Arkadan gelen kardeşler için de açılan okul yolu, yeni başarıları getiren yol oluyor. Bunu diğerleri izliyor. Okul başarısı meslek, meslek de geçim kapısı oluyor.

Gelelim kızların hikâyesine, onların hepsi, tarla ve bahçede çalışarak sürdürdükleri hayatlarında, aynı şekilde mücadele ettikleri köy gençleri ile yuva kurarak hayatlarını sürdürüyor.   

Kader bu ya! Okuyan erkeklerin hiçbirisi köylerinin hiçbir kızına talip olmuyor.

Hikâyenin tamamında okuyanlar için geçim sıkıntısı yok. Geride kalanların da açlıktan öleni yok.

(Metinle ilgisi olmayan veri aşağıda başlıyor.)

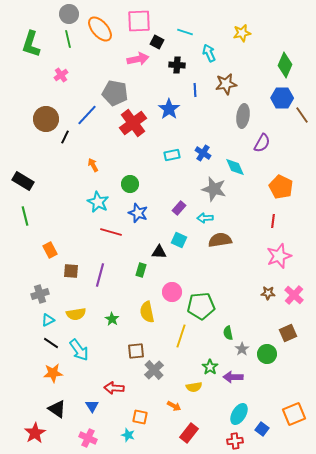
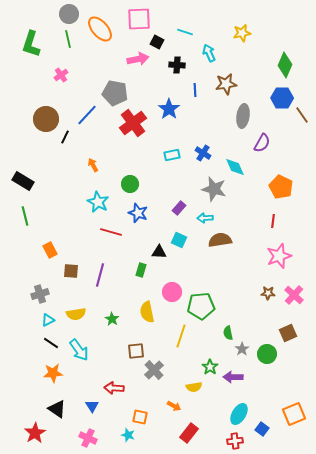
pink square at (139, 21): moved 2 px up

Fakirin en büyük sermayesi iyi yetiştirilmiş çocuğudur.

Zengin bir ailenin eğitimsiz ve mesleksiz çocuğu, karanlık günlerin habercisi olabilir. Yokluk ve darlık ihtimali ise her zaman vardır.

Eğitime gerekli yatırımı yapmış, çocuğu da bir meslek sahibi olmuş aile için artık, sıra Allah’tan iyi dileklerde bulunmaktır.

Çok uzun süredir eczacılık mesleği yanında eğitimin de içerisindeyim. Çocuğunun eğitimine, bütçesine uygun olarak pay ayıran, hatta bütçesini zorlayan aileler, üzerlerine düşen görevi yapmanın keyfini yaşamaktadır.

İşin aslı, sıkıntıyı çeken aile, sefayı süren ise çocuklardır.

Binanın temeli kuvvetli yapılırsa kolay, kolay yıkılmaz katlar da çatı da bu temelin üzerinde hep ayaktadır.

Fakirin en büyük sermayesi iyi eğitilmiş bir çocuk, yatırımın en güzeli ise eğitim için yapılandır.